Five lucky kids from across Swift Current got to become Fire Chiefs for a Day yesterday.
These kids won the chance to come down to the Swift Current Fire Hall at their schools, with one child being selected per school.
Those kids were Autumn Janzen, a fourth grader from Central School, Evynn Reich, a third grader from Fairview School, Justin Tuprio, a fifth grader from All Saints Catholic School, Kyle Keddo, a fifth grader from O.M. Irwin, and Anna Potapova from Ecole Centennial.
Together, they learned about duties at the fire hall, and how the trucks and equipment work, and got to try out some of the less strenuous activities firefighters engage in.
Organizing the half-day excursion for the kids was Swift Current Fire Department Deputy Fire Chief, Dean Diguer.

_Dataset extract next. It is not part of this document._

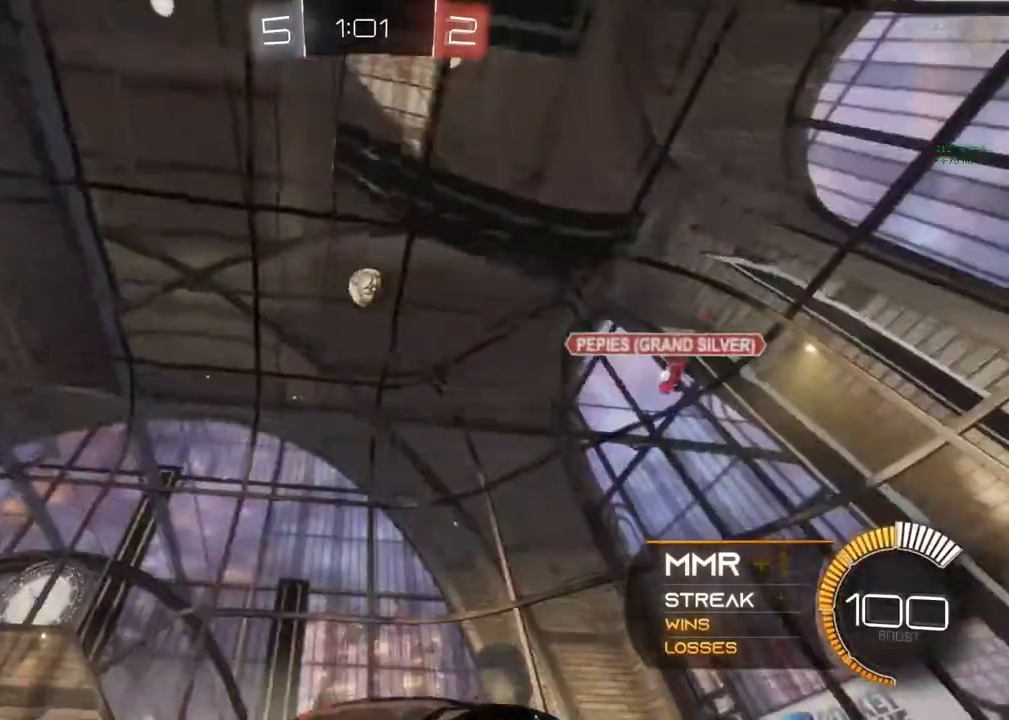
{"buttons": ["R2"], "left_stick": "center", "right_stick": "center", "events": [[33, "A", "up"], [33, "left_stick", "up"], [133, "A", "down"], [383, "A", "up"], [383, "left_stick", "up-right"], [483, "left_stick", "center"]]}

"They come in first thing in the morning and they hang around with the guys," said Diguer. "The guys do a little bit of public education talk with them. They just really get to spend a lot of time with us as we do our regular duties."

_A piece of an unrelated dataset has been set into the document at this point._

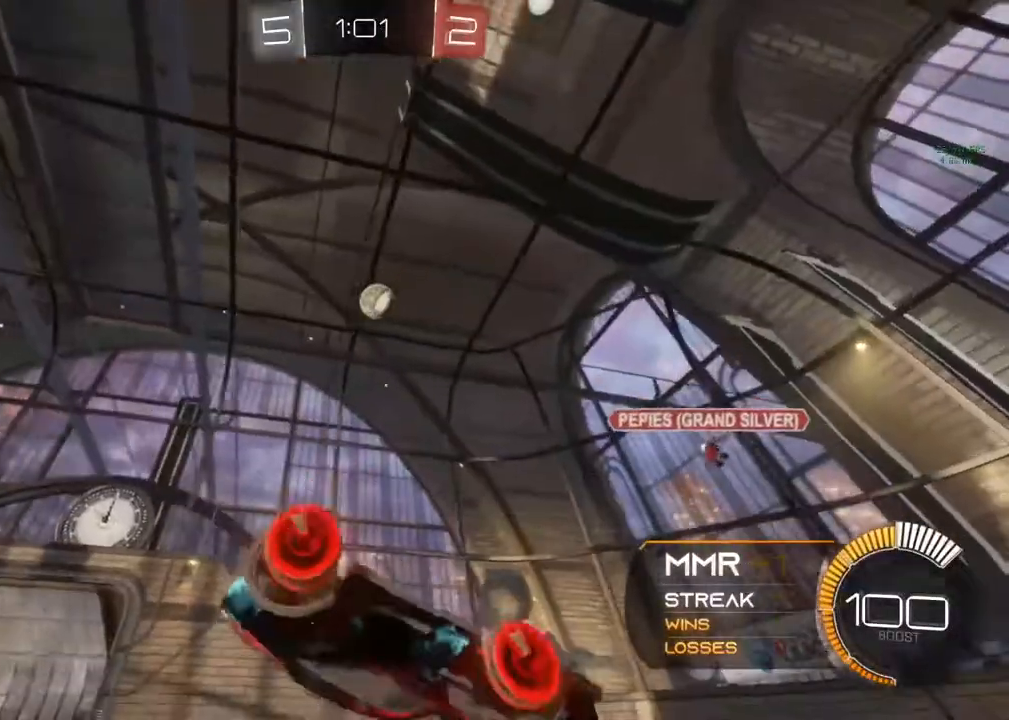
{"buttons": ["R2"], "left_stick": "right", "right_stick": "center", "events": [[417, "left_stick", "right"]]}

While the energy in the room was a little higher than the firefighters were used to, they did have a fun time with the kids. The kids were first introduced to Firefighters Tanner Mckechnie and Cody Kirton. Then, they were split into two groups and took a tour of the fire hall.
"We checked the sirens and stuff," said Potapova.
Together, they worked to check the horn and siren worked. They did a visual inspection of the cabin and of the various safety lights. Finally, they got to learn about the various components and compartments of the vehicles.
"The fire trucks have really cool places where there's some stuff in a big compartment," said Reich. "With bags and stuff."
More than just the fire trucks, they got to learn about the other various response units in the fire hall. One was the all-terrain vehicle that they use in places the big trucks can't go.
Another was the Medical Response Unit, a smaller truck that has an attachable trailer. This one they were able to again inspect the lights, horn, and cabin.
One of the most unique things they saw was the boat which is used during aquatic emergencies.
Toward the end of the tour within the hall, the kids watched as Mckechnie and Aaron Stewart, another firefighter, utilized the famous fire pole.
The kids called them down over the radio, with both of them coming down to cheers and applause from the Fire Chiefs. The children themselves weren't big enough to come down the pole but were happy they got to see it in action.
"[I'm going to tell] my friends everything we did here," said Tuprio.
The gymnasium was another stop on the tour, with the kids learning and trying out exercises that the firemen do every day. One of the biggest surprises of the day's adventures was little Evvyn Reich, aged 8, who managed to do ten pull-ups, ten reps on a 45lbs bar, and then later pulled the rescue dummy all on her own, even though it weighed over three times her weight.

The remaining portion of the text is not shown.